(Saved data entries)

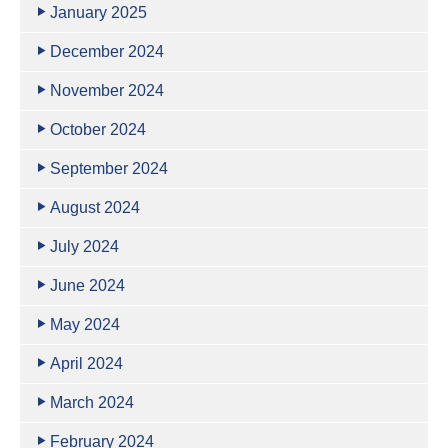
January 2025
December 2024
November 2024
October 2024
September 2024
August 2024
July 2024
June 2024
May 2024
April 2024
March 2024
February 2024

[WHAT THE EXERCISE ASKS]
Reproduce all of the entries above word for word, but leave out their pictures.

[EXPECTED ANSWER]
January 2025
December 2024
November 2024
October 2024
September 2024
August 2024
July 2024
June 2024
May 2024
April 2024
March 2024
February 2024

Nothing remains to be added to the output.